The website dedicated to “Megiddo” says that the picture is “both a prequel and a sequel” to “Code,” which makes about as much sense as the screenplay: it pretends to be about religion but is actually about lip-smacking malevolence and mayhem, thus trying to have things both ways (a kind of twist on the old Cecil B. DeMille formula, which made piety palatable by mixing in liberal doses of sex). Actually it’s little more than a crummy variant of “The Omen” series, showcasing the evil doings of Antichrist Stone Alexander (Michael York) from his youth to his emergence as Satan in the climactic duel with God that leaves him chained in hell for a thousand years (more to follow, one fears). As a kid Stone tries to kill his baby brother, but the infant David survives to become president of the U.S. (Michael Biehn), who valiantly resists his not-so-loving sibling’s effort to create a New World Order by joining the U.N. with the European Community. (The actual narrative is politically ludicrous, but some people seem actually to take such nonsense seriously.) What’s more horrifying is that Stone, an American who’s sent by his media-mogul father (David Hedison) to spend more than a decade in an elite Italian military school (talk about a contradiction in terms), emerges with a British accent in the person of Michael York. York, the top-featured of a score of has-beens scattered throughout the cast (Diane Venora, R. Lee Ermey, Udo Kier, Franco Nero, Hedison), plays Stone with an extravagant relish that nearly raises the movie to the status of High Camp: he looks–and sounds–like a debauched James Mason restricted to a diet of Uncured Ham, oozing comic nastiness from every pore. At least this time he’s not up against that blank stud Caspar Van Dien, as he was in “Code.” Unfortunately Van Dien’s replacement, Biehn, isn’t much of an improvement: the one-time star of “The Terminator” is an emaciated shadow of his former self, coming across so bland that he practically disappears from the screen. Of course, as is customary in such flicks, the devil gets all the good lines, so our intrepid hero has little to do but stand about and look bewildered–as we all do, given the impenetrability of the plot.
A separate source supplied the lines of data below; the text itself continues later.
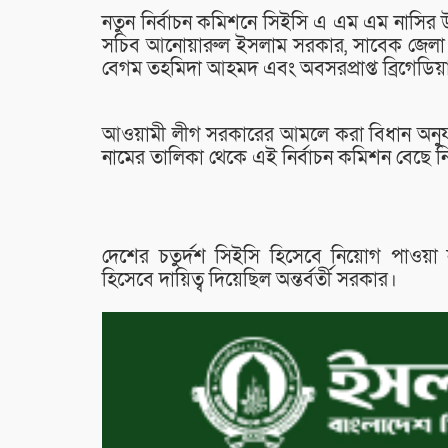
নতুন নির্বাচন কমিশনে সিইসি এ এম এম নাসির 
সচিব আনোয়ারুল ইসলাম সরকার, সাবেক জেলা ও
বেগম তহমিদা আহমদ এবং অবসরপ্রাপ্ত ব্রিগেডি
আওয়ামী লীগ সরকারের আমলে করা বিধান অনুযায়ী
নামের তালিকা থেকে এই নির্বাচন কমিশন বেছে নিয়
দেশের চতুর্দশ সিইসি হিসেবে নিয়োগ পাওয়া ন
হিসেবে দায়িত্ব দিয়েছিল অন্তর্বর্তী সরকার।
Most of “Megiddo” is just lousy filmmaking, a grotesque collection of howlingly awful lines, stilted acting, stentorian declamations, sloppily-edited action sequences and chintzy special effects. But toward the close, in a jaw-dropping scene featuring a supposedly tormented Biehn which is actually a crude parody of Christ’s words on the Mount of Olives, it ceases being merely a rotten movie and becomes vaguely blasphemous, a perverse mockery of the faith it purports to serve, clothed in a pseudo-religiosity that’s actually quite revolting. That alone renders “Megiddo” literally God-awful.
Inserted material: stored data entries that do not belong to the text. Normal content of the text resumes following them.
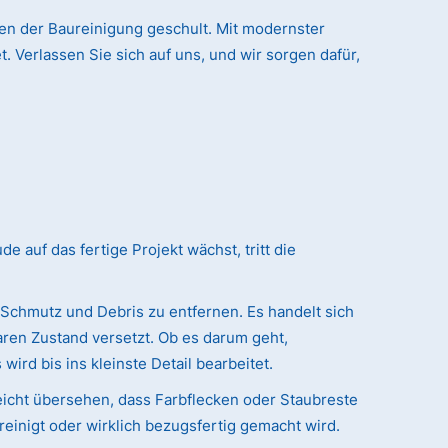
en der Baureinigung geschult. Mit modernster
. Verlassen Sie sich auf uns, und wir sorgen dafür,
auf das fertige Projekt wächst, tritt die
 Schmutz und Debris zu entfernen. Es handelt sich
ren Zustand versetzt. Ob es darum geht,
ird bis ins kleinste Detail bearbeitet.
eicht übersehen, dass Farbflecken oder Staubreste
reinigt oder wirklich bezugsfertig gemacht wird.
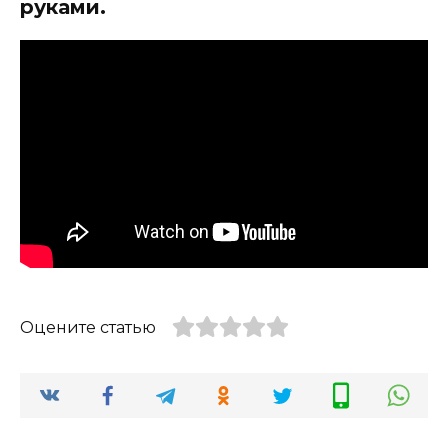
руками.
Оцените статью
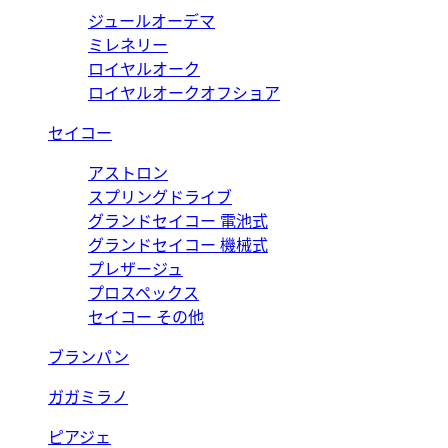
ジュールオーデマ
ミレネリー
ロイヤルオーク
ロイヤルオークオフショア
セイコー
アストロン
スプリングドライブ
グランドセイコー 電池式
グランドセイコー 機械式
プレザージュ
プロスペックス
セイコー その他
ブランパン
ガガミラノ
ピアジェ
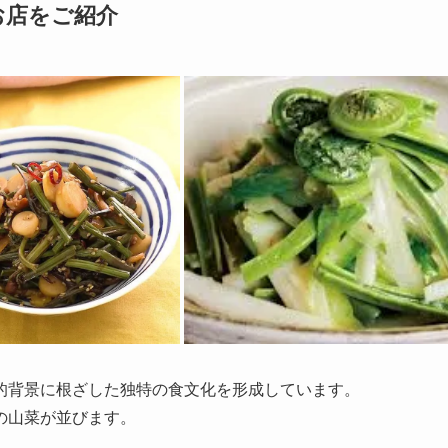
お店をご紹介
的背景に根ざした独特の食文化を形成しています。
の山菜が並びます。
The real question posed by pictures like this is a psychological one: why do the faithful of any creed require fantasies emphasizing mass pain, death and destruction to prop up their beliefs? There’s a distasteful character to the whole enterprise which suggests that some serious counseling might be in order.

Anyway, it’s interesting to note that there’s no “rapture” in “Megiddo”–in any sense of the word.